DATA RECORDS section start

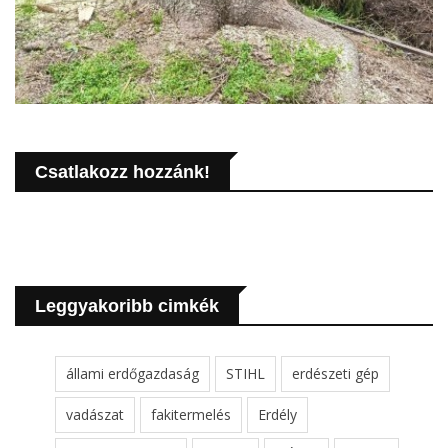
Csatlakozz hozzánk!
Leggyakoribb cimkék
állami erdőgazdaság
STIHL
erdészeti gép
vadászat
fakitermelés
Erdély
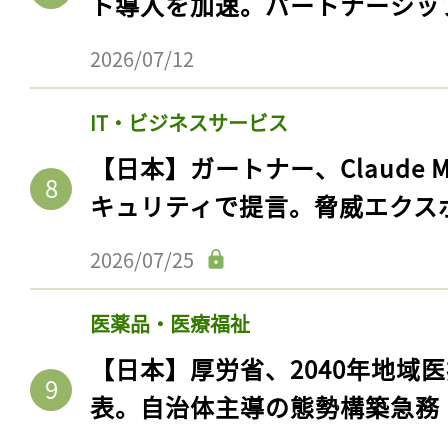
ト導入を加速。パートナーシッ
2026/07/12
IT・ビジネスサービス
【日本】ガートナー、Claude 
キュリティで提言。脅威エクス
2026/07/25
医薬品・医療福祉
【日本】厚労省、2040年地域
表。自治体主導の態勢構築急務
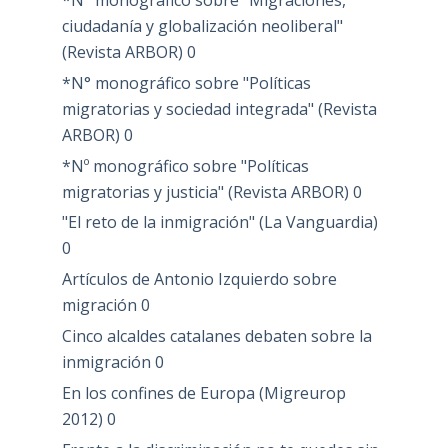
*N° monográfico sobre "Migraciones,
ciudadanía y globalización neoliberal"
(Revista ARBOR)
0
*N° monográfico sobre "Políticas
migratorias y sociedad integrada" (Revista
ARBOR)
0
*Nº monográfico sobre "Políticas
migratorias y justicia" (Revista ARBOR)
0
"El reto de la inmigración" (La Vanguardia)
0
Artículos de Antonio Izquierdo sobre
migración
0
Cinco alcaldes catalanes debaten sobre la
inmigración
0
En los confines de Europa (Migreurop
2012)
0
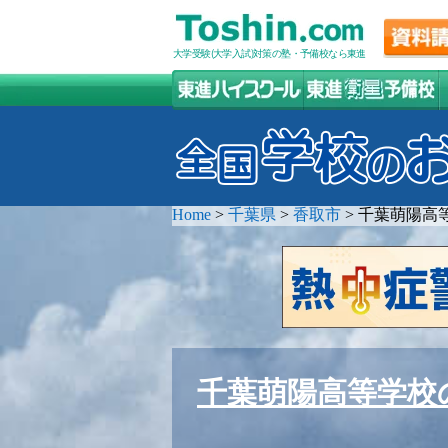
大学受験(大学入試)対策の塾・予備校なら東進
Home
>
千葉県
>
香取市
>
千葉萌陽高
千葉萌陽高等学校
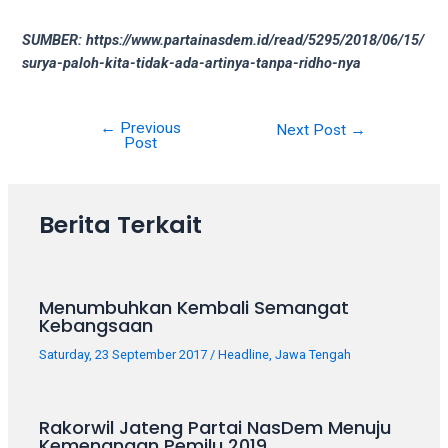
18Tube.tv
you’ll
SUMBER: https://www.partainasdem.id/read/5295/2018/06/15/
also
surya-paloh-kita-tidak-ada-artinya-tanpa-ridho-nya
find
exclusive
porn
←
Previous
Next Post
→
productions
Post
shot
by
ourselves.
Berita Terkait
Surf
around
each
of
Menumbuhkan Kembali Semangat
Kebangsaan
our
categorized
Saturday, 23 September 2017
/
Headline
,
Jawa Tengah
sex
sections
and
Rakorwil Jateng Partai NasDem Menuju
choose
Kemenangan Pemilu 2019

DATA RECORDS section end

◆ WHAT THE EXERCISE ASKS
Could you reproduce every record above exactly, leaving out the pictures?

◆ ANSWER TO THIS TASK
Csatlakozz hozzánk!
Leggyakoribb cimkék
állami erdőgazdaság
STIHL
erdészeti gép
vadászat
fakitermelés
Erdély
ト導入を加速。パートナーシッ
2026/07/12
IT・ビジネスサービス
【日本】ガートナー、Claude 
キュリティで提言。脅威エクス
2026/07/25
医薬品・医療福祉
【日本】厚労省、2040年地域
表。自治体主導の態勢構築急務
*N° monográfico sobre "Migraciones,
ciudadanía y globalización neoliberal"
(Revista ARBOR)
0
*N° monográfico sobre "Políticas
migratorias y sociedad integrada" (Revista
ARBOR)
0
*Nº monográfico sobre "Políticas
migratorias y justicia" (Revista ARBOR)
0
"El reto de la inmigración" (La Vanguardia)
0
Artículos de Antonio Izquierdo sobre
migración
0
Cinco alcaldes catalanes debaten sobre la
inmigración
0
En los confines de Europa (Migreurop
2012)
0
大学受験(大学入試)対策の塾・予備校なら東進
Home
>
千葉県
>
香取市
>
千葉萌陽高
千葉萌陽高等学校
18Tube.tv
you’ll
SUMBER: https://www.partainasdem.id/read/5295/2018/06/15/
also
surya-paloh-kita-tidak-ada-artinya-tanpa-ridho-nya
find
exclusive
porn
←
Previous
Next Post
→
productions
Post
shot
by
ourselves.
Berita Terkait
Surf
around
each
of
Menumbuhkan Kembali Semangat
Kebangsaan
our
categorized
Saturday, 23 September 2017
/
Headline
,
Jawa Tengah
sex
sections
and
Rakorwil Jateng Partai NasDem Menuju
choose
Kemenangan Pemilu 2019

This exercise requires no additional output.